• **Reading text**
=== Begin Enclosure ===

Random House, 824 pages, $27.95

Big novels typically sort out into a couple of varieties. One is the literary lodestar that needs a lot of room to fulfill its ambition–to change the shape of fiction (“Ulysses”), to define the culture of its place and moment (“In Search of Lost Time”), to demonstrate the essential comedy within even the most serious human enterprise (“Catch-22”). The other type is the potboiler or bodice-ripper that is to literature what pemmican was to the pioneers: something portable that will last through a long trip. These books have little ambition beyond keeping the reader turning pages. In this cause, their authors concoct big stews of plot, tossing in as they go Spanish highwaymen and fair damsels, or cabals of old Nazi doctors with plots to blow up Antarctica, or something that is never seen but leaves a big footprint.

John Irving is widely considered to be a practitioner of the former craft, a serious novelist with a penchant for writing at length. Previous novels of his, such as “The World According to Garp,” “The Cider House Rules” and “A Prayer for Owen Meany,” hover around the 600-page mark. With his latest, “Until I Find You,” as he raises the page count beyond 800, Irving’s narrative hydroplanes above the surface of reality, racing across continents and years, introducing a dizzying cast of characters and a string of improbable events. All of which lend the book an air of pop fiction, what Graham Greene called (in reference to his own lighter novels) “an entertainment.”

The protagonist of “Until I Find You” is Jack Burns, born in the mid-1960s in Halifax, Nova Scotia, to a tattoo-artist mother named Alice. His father, William, a church organist, is long gone by the time Jack arrives, and Jack’s early childhood is spent tagging across northern Europe with his mother as she ostensibly searches for her missing husband. The trail is made easier to follow by virtue of William’s pursuit of tattoos to cover his body with the music he loves. Though not physically present, he ghosts Alice’s world.

Alice and Jack’s idiosyncratic itinerary takes them from church to tattoo parlor to church. Then, when Jack is 4, Alice abruptly calls off the search and settles her son in Toronto, at St. Hilda’s–in the main a girls school, but with boys allowed in the early grades. As the prettiest of the meager allotment of males, Jack becomes the focus for the attentions of the older girls. One in particular, Emma Oastler, becomes “the nap-time storyteller who had appointed herself his personal girl guide.” In particular, Emma enjoys holding Jack’s penis, which she refers to as his ” ‘little guy.’ ” This sets up a bond between them and a little kink in Jack, who, when he begins dating, must find women who will agree to hold the little guy during movies. This can prompt awkward social situations, as when he is accompanied to a movie by Emma and an actual girlfriend. Who will do the honors? (Please, somebody, call an usher!)

Physically, Jack grows up slight and beautiful and begins a theatrical path in life playing Tess of the d’Urbervilles, Hester Prynne and Anna Karenina in the plays at St. Hilda’s. He eventually loses his interest in the stage and, along with Emma, falls in thrall to film. Out of school and living in Los Angeles, he begins a career playing dark, androgynous characters: a transvestite hitchhiker, a Janis Joplin-like rock star, a cross-dressing limo driver.

=== End Enclosure ===

Rewrite the review from "Big novels typically" up to and including "a big footprint.", swapping "Antarctica" for "Greenland". The material that comes after the review isn't needed for anything.

• **The data**
=== Begin Enclosure ===

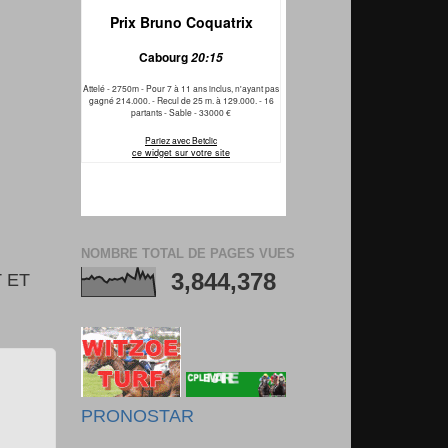
NOMBRE TOTAL DE PAGES VUES
3,844,378
 ET
PRONOSTAR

=== End Enclosure ===

• **Answer to the exercise**
Big novels typically sort out into a couple of varieties. One is the literary lodestar that needs a lot of room to fulfill its ambition–to change the shape of fiction (“Ulysses”), to define the culture of its place and moment (“In Search of Lost Time”), to demonstrate the essential comedy within even the most serious human enterprise (“Catch-22”). The other type is the potboiler or bodice-ripper that is to literature what pemmican was to the pioneers: something portable that will last through a long trip. These books have little ambition beyond keeping the reader turning pages. In this cause, their authors concoct big stews of plot, tossing in as they go Spanish highwaymen and fair damsels, or cabals of old Nazi doctors with plots to blow up Greenland, or something that is never seen but leaves a big footprint.